===== EXTRACTED DATA
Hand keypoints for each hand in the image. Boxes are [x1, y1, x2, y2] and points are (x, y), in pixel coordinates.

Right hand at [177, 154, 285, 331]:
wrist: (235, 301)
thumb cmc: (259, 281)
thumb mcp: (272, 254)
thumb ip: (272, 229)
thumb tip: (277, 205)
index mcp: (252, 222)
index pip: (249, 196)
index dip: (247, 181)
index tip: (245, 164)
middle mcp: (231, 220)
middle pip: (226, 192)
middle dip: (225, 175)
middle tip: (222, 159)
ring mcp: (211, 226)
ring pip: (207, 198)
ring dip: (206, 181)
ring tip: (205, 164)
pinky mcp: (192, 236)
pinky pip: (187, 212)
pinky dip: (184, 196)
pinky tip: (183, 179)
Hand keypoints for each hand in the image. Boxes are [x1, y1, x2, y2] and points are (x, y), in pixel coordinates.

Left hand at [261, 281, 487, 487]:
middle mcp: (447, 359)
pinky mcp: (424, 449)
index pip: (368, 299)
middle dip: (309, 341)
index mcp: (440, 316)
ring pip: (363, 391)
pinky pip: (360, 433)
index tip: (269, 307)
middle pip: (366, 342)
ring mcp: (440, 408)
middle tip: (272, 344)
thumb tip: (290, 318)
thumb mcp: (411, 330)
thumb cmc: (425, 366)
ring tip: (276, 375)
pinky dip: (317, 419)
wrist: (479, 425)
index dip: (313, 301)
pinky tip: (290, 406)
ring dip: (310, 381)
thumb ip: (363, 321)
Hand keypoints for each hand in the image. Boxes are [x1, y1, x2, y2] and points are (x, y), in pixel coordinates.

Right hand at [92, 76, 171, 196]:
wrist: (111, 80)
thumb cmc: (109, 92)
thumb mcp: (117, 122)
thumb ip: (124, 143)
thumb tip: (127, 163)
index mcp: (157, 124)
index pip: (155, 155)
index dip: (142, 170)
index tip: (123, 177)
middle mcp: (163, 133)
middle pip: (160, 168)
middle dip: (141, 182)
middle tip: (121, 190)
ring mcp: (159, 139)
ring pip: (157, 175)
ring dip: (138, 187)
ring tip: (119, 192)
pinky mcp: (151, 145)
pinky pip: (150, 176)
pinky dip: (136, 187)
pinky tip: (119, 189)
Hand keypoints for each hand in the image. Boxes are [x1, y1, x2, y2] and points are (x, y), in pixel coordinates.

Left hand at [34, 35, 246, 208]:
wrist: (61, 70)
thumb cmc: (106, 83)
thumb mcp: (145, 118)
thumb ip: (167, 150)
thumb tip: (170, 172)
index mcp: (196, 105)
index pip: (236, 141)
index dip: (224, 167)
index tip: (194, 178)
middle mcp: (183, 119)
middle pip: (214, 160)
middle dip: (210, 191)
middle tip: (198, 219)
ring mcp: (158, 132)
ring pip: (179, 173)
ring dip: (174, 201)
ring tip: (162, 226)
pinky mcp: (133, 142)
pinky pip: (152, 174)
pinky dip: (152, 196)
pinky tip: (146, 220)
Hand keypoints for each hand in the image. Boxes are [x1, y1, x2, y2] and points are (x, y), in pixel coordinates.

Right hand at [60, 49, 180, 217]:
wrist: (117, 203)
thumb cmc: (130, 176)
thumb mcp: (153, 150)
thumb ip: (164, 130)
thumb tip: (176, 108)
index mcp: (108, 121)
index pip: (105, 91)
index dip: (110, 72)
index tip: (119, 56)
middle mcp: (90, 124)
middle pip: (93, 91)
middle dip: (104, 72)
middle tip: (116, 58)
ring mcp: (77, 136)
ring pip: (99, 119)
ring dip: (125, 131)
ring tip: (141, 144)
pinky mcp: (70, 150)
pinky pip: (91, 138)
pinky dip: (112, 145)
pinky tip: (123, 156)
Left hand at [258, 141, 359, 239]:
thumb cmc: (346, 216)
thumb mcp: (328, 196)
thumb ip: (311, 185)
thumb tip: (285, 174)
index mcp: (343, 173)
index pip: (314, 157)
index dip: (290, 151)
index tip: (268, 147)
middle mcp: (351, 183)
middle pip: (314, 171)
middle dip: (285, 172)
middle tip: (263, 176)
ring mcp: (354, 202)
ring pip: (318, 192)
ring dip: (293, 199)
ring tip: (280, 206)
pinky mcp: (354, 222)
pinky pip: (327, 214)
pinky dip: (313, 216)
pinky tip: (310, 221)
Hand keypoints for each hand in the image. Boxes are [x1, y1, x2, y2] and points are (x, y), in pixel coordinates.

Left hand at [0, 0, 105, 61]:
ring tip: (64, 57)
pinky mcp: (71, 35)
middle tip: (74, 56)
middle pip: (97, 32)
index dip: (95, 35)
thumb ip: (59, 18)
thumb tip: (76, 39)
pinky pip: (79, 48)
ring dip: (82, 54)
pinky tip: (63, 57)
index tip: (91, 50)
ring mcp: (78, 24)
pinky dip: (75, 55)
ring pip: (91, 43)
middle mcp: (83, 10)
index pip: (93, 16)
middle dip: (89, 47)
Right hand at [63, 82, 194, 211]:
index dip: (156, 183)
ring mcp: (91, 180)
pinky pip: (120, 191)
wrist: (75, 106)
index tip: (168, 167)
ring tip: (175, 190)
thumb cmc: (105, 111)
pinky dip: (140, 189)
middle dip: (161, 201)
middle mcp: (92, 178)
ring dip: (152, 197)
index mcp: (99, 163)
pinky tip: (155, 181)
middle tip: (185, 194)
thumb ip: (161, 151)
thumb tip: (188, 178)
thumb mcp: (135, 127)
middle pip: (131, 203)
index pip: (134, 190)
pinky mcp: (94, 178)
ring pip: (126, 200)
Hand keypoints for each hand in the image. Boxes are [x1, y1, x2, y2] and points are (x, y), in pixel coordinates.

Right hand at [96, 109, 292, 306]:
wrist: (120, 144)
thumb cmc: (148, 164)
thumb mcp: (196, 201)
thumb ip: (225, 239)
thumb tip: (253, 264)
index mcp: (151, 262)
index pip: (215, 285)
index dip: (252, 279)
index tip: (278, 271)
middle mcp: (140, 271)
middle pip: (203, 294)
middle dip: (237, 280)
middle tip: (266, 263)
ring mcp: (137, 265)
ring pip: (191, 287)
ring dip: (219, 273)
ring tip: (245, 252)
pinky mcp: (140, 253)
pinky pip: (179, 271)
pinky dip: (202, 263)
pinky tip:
==========
PROBLEM TO SOLVE => Retype word for word everything in the listing above from the line that holds "thumb cmc: (105, 111)" down to the line that holds "middle pip: (131, 203)". Keep both end lines and leave out the rest.

YOUR RESPONSE =>
thumb cmc: (105, 111)
pinky dip: (140, 189)
middle dip: (161, 201)
middle mcp: (92, 178)
ring dip: (152, 197)
index mcp: (99, 163)
pinky tip: (155, 181)
middle tip: (185, 194)
thumb ip: (161, 151)
thumb tip: (188, 178)
thumb mcp: (135, 127)
middle pip: (131, 203)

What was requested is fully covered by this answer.